Escucha este artículo
Audio generado con IA de Google
0:00
/
0:00
Por Iván Garzón Vallejo
Aunque la política es un asunto moral, pues involucra preguntas acerca de qué debemos hacer y cómo lo debemos hacer, el populismo moralista reduce la política a las cuestiones más sensibles de la moral individual, incluso, casi que a las de moral sexual. Su razón de fondo es que los valores morales deben ser la base de las leyes y políticas públicas, algo característico de sociedades tradicionales en las que la religión constituye el código de conducta compartido por todos los ciudadanos, como fueron las occidentales hasta el siglo XIX o lo son actualmente las musulmanas.

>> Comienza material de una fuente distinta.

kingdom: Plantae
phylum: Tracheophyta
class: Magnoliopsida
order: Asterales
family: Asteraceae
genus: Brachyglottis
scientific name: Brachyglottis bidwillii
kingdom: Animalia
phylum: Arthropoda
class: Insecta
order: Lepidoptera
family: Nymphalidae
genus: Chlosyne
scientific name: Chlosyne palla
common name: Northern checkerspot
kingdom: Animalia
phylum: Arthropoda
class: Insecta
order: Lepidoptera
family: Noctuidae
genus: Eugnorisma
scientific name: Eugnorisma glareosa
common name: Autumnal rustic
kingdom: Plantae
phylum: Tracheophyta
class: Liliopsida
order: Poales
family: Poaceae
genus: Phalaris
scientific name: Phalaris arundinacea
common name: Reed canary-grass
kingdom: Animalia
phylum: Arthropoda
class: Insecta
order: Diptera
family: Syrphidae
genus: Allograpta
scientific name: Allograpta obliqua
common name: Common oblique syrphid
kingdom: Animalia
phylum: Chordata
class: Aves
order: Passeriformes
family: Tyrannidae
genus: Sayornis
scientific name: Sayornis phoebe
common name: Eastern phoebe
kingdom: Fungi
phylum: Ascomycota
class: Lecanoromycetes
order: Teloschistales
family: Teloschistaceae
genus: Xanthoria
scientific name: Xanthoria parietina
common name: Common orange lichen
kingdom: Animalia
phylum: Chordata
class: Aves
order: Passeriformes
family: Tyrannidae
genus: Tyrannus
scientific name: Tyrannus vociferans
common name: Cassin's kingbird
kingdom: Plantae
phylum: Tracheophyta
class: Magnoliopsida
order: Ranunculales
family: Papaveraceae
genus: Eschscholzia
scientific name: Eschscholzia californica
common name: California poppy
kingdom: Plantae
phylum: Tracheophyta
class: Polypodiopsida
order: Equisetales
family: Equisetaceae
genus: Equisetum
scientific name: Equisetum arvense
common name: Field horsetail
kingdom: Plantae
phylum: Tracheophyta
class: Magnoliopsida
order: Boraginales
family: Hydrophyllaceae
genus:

Sin embargo, en la medida que en las sociedades modernas se privatizaron las creencias, se expandió el pluralismo religioso y la Iglesia católica revaluó su vinculación orgánica con los Estados, la moral cristiana dejó de ser el sustrato principal de las leyes y políticas públicas. Acá, este proceso de secularización quedó reflejado institucionalmente cuando la Constitución de 1991 abandonó la confesionalidad sociológica de la Carta de 1886. Pero en el plano social, la secularización es un proceso traumático, pues aunque las sociedades modernas se rigen por parámetros laicos, la mayoría de sus ciudadanos son creyentes.
Quienes hacen campaña política apelando a la “Colombia creyente” lo saben bien. De ahí que el populismo moralista esté cosechando triunfos electorales —el plebiscito del 2/10, la Presidencia de EE. UU.—, pues traduce a simples eslóganes una preocupación existencial de miles de ciudadanos: que los valores de su vida diaria son cuestionados o transgredidos en cortes, ministerios y medios. Los eslóganes, no obstante, reflejan su simplificación de la política, pues una reducida agenda temática —aborto, eutanasia, matrimonio de parejas del mismo sexo y asuntos de género— se convierte en el centro del debate público y tiene “efecto cascada”: son fuente de legitimidad de los demás.
Aunque no está en cuestión el derecho de un amplio grupo de ciudadanos de poner en la agenda los temas que les preocupan, el populismo moralista va más allá: añora que el fundamento de las leyes y políticas públicas vuelva a ser la moral religiosa. Pero basar las pautas normativas en la voluntad de Dios representa un serio desafío para la democracia, como lo es, también, basarlas en las teorías de Marx o Kant, pues no son compartidas por todos los ciudadanos. Esto, valga la aclaración, no desdice del aporte que las creencias religiosas hacen a las democracias. Prueba de ello es la fuerte carga simbólica y actitudinal que tienen los conceptos de perdón, reconciliación y verdad en el actual debate público.
En su maniqueísmo, el populismo moralista declara anatemas tanto a ministros ateos como a creyentes ilustrados, pues ambos se oponen a su utopía clerical de reconstruir la alianza entre Dios y el César. Los compañeros de ruta del populismo moralista están a tiempo de desmarcarse y descubrir el potencial cívico de la solidaridad, la responsabilidad y la compasión, valores que no son dignos de una cruzada, pero que contribuirían a construir una mejor sociedad para todos.